Le comble du paradoxe, des organisations de la société civile, pire, des formations politiques, mettent en place des mécanismes, disent-ils, pour faciliter à leurs membres, diplômés aspirant à la fonction publique, d’y avoir accès. C’est le cas par exemple, du Parti Démocratique de la jeunesse et du Travail (Pdjt) qui a mis sur pied, une cellule spéciale, chargée de la réception des diplômes de ses membres sans emploi pour leur intégration à la fonction publique, sur le quota de 5000 places prévu. Et le parti met à profit cette précarité pour exiger de tous ceux qui sont intéressés, de joindre à leur dossier, une somme de 5.000f CFA, « pour le reçu d’adhésion ».

Ce projet est donc une boite à pandore, ouverte pour arnaquer et escroquer les pauvres diplômés qui revendiquent, lamentablement, leur intégration à la fonction publique. Ceux-ci commencent à tendre des pièges sous de fallacieuses expressions comme « j’ai trouvé une fenêtre », « j’ai un réseau sûr », « il y a un tuyau sûr au sein de la boite», « Parle bien  et tu seras intégré » ; « Avance quelque chose et le reste après être intégré ». Le malheur des uns faisant le bonheur des autres, ces vendeurs d’illusions activent tous les réseaux possibles pour escroquer et arnaquer les usagers des services de la fonction publique. La mafia étant bien visible, le ministre en charge de la Fonction publique est contraint de faire une déclaration pour, non seulement lever l’équivoque sur les accusations d’arnaques contre les agents de son département, mais aussi et surtout, alerter les usagers sur l’arnaque et l’escroquerie. Par son point de presse tenu le 12 mars dernier à son Bureau, il a reconnu que ces derniers temps, des personnes mal intentionnées appellent sans cesse, les usagers pour leur promettre l’intégration à la fonction publique. Pour lui, ces personnes sont, pour la plupart, des individus poursuivis ou condamnés pour arnaques et escroqueries, actuellement détenus à la Maison d’Arrêt et de Correction de Klessoum. Par conséquent, le Ministre a rendu disponible, un numéro vert, le « 1236 », pour dénoncer toute tentative d’escroquerie, tout prévenant qu’à ce jour, aucun réseau d’usagers des dossiers n’existe dans son département.

Les frustrations sont à venir

Vu les agitations et autres soulèvements sans la moindre mise en application de ce projet, il est à s’inquiéter, quant aux aboutissants. Du vivant du 1er Maréchal du Tchad, l’intégration de 20000 jeunes a été promise. Malheureusement, elle n’a pas été effective jusqu’à son décès.
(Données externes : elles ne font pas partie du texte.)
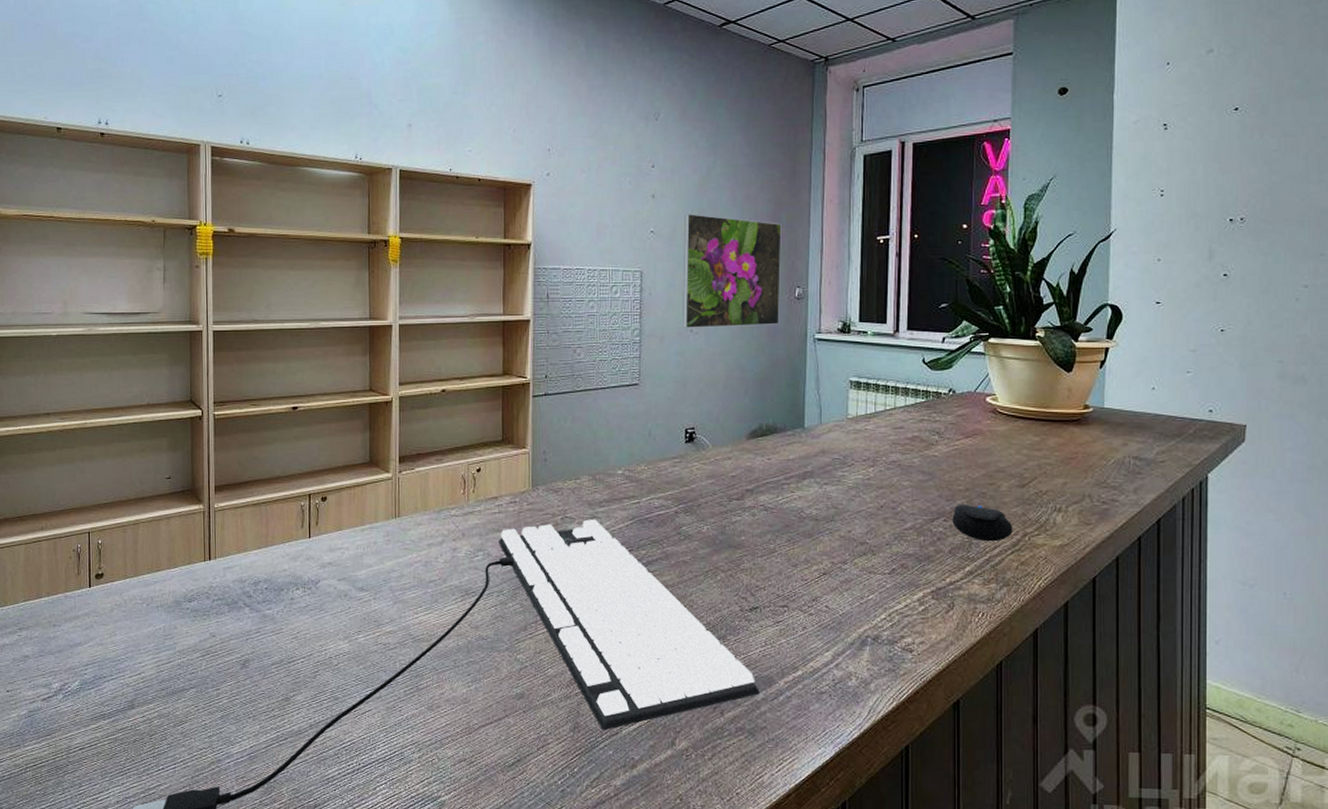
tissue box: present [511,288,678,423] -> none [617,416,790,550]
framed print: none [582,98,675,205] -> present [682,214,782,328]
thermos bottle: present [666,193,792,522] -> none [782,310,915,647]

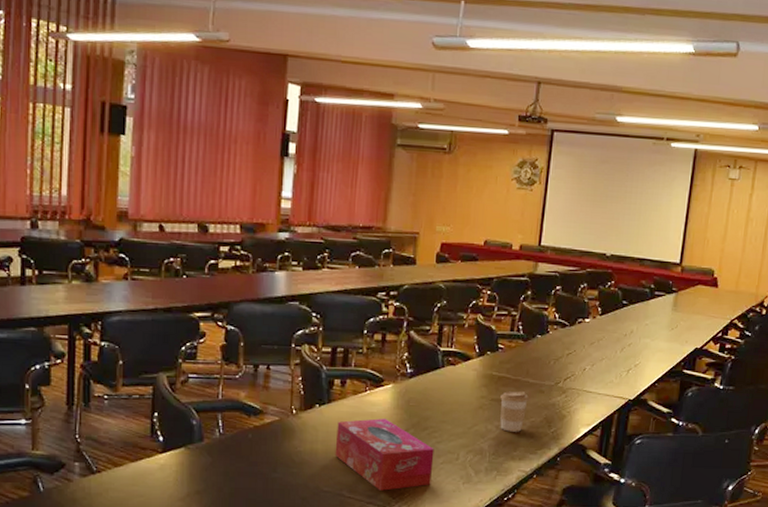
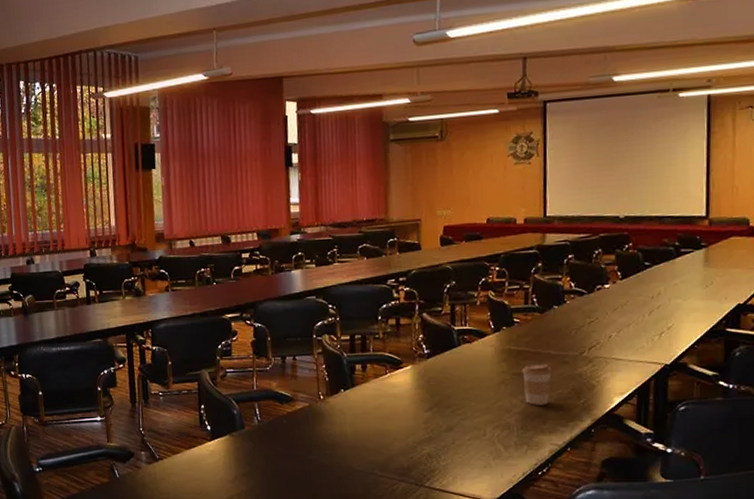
tissue box: present [335,418,434,491] -> none [362,399,461,469]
En décembre 2021, Déby fils, en son temps président du Conseil militaire de transition a promis l’intégration de 5000 jeunes à la fonction publique, pour l’exercice 2022. A peine, environ mille jeunes intégrés sur fond de discrimination, le projet est dissipé. Aujourd’hui, on revient encore avec un tel projet, dans un contexte où les jeunes supportent déjà très mal les multiples duperies dont ils sont victimes. C’est pourquoi, au regard de vives réactions des jeunes diplômés, bien que tout le monde ne peut pas être pris en compte par le quota brandi, si ce projet devait être réalisé, il faut de l’objectivité et du sérieux dans le traitement des dossiers. Au lieu d’introduire des noms des cousins, des camarades de lutte, des copains et des copines, il faut se contenter de nombreux dossiers rangés depuis des années, dans les terroirs du Ministère. Aussi, il faut des précisions sur les départements concernés pour éviter les conséquences à venir. Mieux vaut prévenir que de guérir.